Every record has to be written out exactly, with no line missing.

▶ _Task material_
━━━━━━━━━━━━━━━━
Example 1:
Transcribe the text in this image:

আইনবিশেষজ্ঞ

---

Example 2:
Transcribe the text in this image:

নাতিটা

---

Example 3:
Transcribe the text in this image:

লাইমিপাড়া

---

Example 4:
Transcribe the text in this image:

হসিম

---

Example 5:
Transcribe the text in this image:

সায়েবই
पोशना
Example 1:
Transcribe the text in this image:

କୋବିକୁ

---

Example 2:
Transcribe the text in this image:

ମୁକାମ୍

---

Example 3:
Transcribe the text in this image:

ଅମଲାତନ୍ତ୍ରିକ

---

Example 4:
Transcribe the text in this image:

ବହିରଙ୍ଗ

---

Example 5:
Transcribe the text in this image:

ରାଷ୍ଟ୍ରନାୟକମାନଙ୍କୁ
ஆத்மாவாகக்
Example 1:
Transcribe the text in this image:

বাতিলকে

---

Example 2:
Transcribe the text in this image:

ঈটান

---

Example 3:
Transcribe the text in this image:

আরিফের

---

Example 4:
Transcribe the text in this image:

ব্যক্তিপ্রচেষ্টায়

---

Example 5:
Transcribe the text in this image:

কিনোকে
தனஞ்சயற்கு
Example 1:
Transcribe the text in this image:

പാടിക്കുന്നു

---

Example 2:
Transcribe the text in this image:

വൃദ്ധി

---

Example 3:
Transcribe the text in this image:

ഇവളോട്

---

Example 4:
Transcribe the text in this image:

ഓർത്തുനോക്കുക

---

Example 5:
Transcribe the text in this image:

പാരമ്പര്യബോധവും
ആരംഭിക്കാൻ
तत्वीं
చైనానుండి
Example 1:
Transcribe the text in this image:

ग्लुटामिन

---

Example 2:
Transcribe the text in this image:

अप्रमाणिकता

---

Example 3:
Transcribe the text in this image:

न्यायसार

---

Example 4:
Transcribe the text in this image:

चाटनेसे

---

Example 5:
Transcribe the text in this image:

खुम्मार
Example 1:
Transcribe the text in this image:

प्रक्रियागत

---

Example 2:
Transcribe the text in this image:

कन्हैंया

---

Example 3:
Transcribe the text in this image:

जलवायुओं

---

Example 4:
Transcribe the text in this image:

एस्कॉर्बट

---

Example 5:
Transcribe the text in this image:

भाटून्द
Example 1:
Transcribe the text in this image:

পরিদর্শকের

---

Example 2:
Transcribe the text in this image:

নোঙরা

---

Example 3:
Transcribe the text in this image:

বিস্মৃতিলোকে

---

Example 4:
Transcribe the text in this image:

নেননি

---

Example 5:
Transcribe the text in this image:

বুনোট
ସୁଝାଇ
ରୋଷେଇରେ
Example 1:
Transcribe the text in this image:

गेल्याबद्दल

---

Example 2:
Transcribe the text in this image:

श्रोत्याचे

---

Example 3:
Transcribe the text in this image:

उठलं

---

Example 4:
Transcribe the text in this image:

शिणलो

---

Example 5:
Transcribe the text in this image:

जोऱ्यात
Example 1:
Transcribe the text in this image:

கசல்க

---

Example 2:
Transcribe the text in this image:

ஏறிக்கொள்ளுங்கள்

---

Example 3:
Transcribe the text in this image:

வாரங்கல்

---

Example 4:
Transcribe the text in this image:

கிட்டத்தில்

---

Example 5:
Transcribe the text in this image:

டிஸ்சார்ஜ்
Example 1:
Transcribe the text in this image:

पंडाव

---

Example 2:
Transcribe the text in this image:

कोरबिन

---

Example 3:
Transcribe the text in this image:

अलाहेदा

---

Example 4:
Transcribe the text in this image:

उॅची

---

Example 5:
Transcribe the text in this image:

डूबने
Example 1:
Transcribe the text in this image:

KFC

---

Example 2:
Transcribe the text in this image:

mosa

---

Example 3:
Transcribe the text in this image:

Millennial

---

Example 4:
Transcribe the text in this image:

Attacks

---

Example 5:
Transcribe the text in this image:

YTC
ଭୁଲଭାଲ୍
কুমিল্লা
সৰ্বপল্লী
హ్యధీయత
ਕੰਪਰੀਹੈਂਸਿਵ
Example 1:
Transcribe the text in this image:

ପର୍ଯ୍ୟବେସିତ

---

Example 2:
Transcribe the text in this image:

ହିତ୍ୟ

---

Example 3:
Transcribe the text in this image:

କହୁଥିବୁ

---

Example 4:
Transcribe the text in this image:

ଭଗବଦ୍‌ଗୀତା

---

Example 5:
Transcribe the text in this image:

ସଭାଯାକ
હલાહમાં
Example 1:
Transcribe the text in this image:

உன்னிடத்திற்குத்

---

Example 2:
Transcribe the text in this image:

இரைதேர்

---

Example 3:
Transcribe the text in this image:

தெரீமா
━━━━━━━━━━━━━━━━
▶ _Answer area_
Example 1:
Transcribe the text in this image:

আইনবিশেষজ্ঞ

---

Example 2:
Transcribe the text in this image:

নাতিটা

---

Example 3:
Transcribe the text in this image:

লাইমিপাড়া

---

Example 4:
Transcribe the text in this image:

হসিম

---

Example 5:
Transcribe the text in this image:

সায়েবই
पोशना
Example 1:
Transcribe the text in this image:

କୋବିକୁ

---

Example 2:
Transcribe the text in this image:

ମୁକାମ୍

---

Example 3:
Transcribe the text in this image:

ଅମଲାତନ୍ତ୍ରିକ

---

Example 4:
Transcribe the text in this image:

ବହିରଙ୍ଗ

---

Example 5:
Transcribe the text in this image:

ରାଷ୍ଟ୍ରନାୟକମାନଙ୍କୁ
ஆத்மாவாகக்
Example 1:
Transcribe the text in this image:

বাতিলকে

---

Example 2:
Transcribe the text in this image:

ঈটান

---

Example 3:
Transcribe the text in this image:

আরিফের

---

Example 4:
Transcribe the text in this image:

ব্যক্তিপ্রচেষ্টায়

---

Example 5:
Transcribe the text in this image:

কিনোকে
தனஞ்சயற்கு
Example 1:
Transcribe the text in this image:

പാടിക്കുന്നു

---

Example 2:
Transcribe the text in this image:

വൃദ്ധി

---

Example 3:
Transcribe the text in this image:

ഇവളോട്

---

Example 4:
Transcribe the text in this image:

ഓർത്തുനോക്കുക

---

Example 5:
Transcribe the text in this image:

പാരമ്പര്യബോധവും
ആരംഭിക്കാൻ
तत्वीं
చైనానుండి
Example 1:
Transcribe the text in this image:

ग्लुटामिन

---

Example 2:
Transcribe the text in this image:

अप्रमाणिकता

---

Example 3:
Transcribe the text in this image:

न्यायसार

---

Example 4:
Transcribe the text in this image:

चाटनेसे

---

Example 5:
Transcribe the text in this image:

खुम्मार
Example 1:
Transcribe the text in this image:

प्रक्रियागत

---

Example 2:
Transcribe the text in this image:

कन्हैंया

---

Example 3:
Transcribe the text in this image:

जलवायुओं

---

Example 4:
Transcribe the text in this image:

एस्कॉर्बट

---

Example 5:
Transcribe the text in this image:

भाटून्द
Example 1:
Transcribe the text in this image:

পরিদর্শকের

---

Example 2:
Transcribe the text in this image:

নোঙরা

---

Example 3:
Transcribe the text in this image:

বিস্মৃতিলোকে

---

Example 4:
Transcribe the text in this image:

নেননি

---

Example 5:
Transcribe the text in this image:

বুনোট
ସୁଝାଇ
ରୋଷେଇରେ
Example 1:
Transcribe the text in this image:

गेल्याबद्दल

---

Example 2:
Transcribe the text in this image:

श्रोत्याचे

---

Example 3:
Transcribe the text in this image:

उठलं

---

Example 4:
Transcribe the text in this image:

शिणलो

---

Example 5:
Transcribe the text in this image:

जोऱ्यात
Example 1:
Transcribe the text in this image:

கசல்க

---

Example 2:
Transcribe the text in this image:

ஏறிக்கொள்ளுங்கள்

---

Example 3:
Transcribe the text in this image:

வாரங்கல்

---

Example 4:
Transcribe the text in this image:

கிட்டத்தில்

---

Example 5:
Transcribe the text in this image:

டிஸ்சார்ஜ்
Example 1:
Transcribe the text in this image:

पंडाव

---

Example 2:
Transcribe the text in this image:

कोरबिन

---

Example 3:
Transcribe the text in this image:

अलाहेदा

---

Example 4:
Transcribe the text in this image:

उॅची

---

Example 5:
Transcribe the text in this image:

डूबने
Example 1:
Transcribe the text in this image:

KFC

---

Example 2:
Transcribe the text in this image:

mosa

---

Example 3:
Transcribe the text in this image:

Millennial

---

Example 4:
Transcribe the text in this image:

Attacks

---

Example 5:
Transcribe the text in this image:

YTC
ଭୁଲଭାଲ୍
কুমিল্লা
সৰ্বপল্লী
హ్యధీయత
ਕੰਪਰੀਹੈਂਸਿਵ
Example 1:
Transcribe the text in this image:

ପର୍ଯ୍ୟବେସିତ

---

Example 2:
Transcribe the text in this image:

ହିତ୍ୟ

---

Example 3:
Transcribe the text in this image:

କହୁଥିବୁ

---

Example 4:
Transcribe the text in this image:

ଭଗବଦ୍‌ଗୀତା

---

Example 5:
Transcribe the text in this image:

ସଭାଯାକ
હલાહમાં
Example 1:
Transcribe the text in this image:

உன்னிடத்திற்குத்

---

Example 2:
Transcribe the text in this image:

இரைதேர்

---

Example 3:
Transcribe the text in this image:

தெரீமா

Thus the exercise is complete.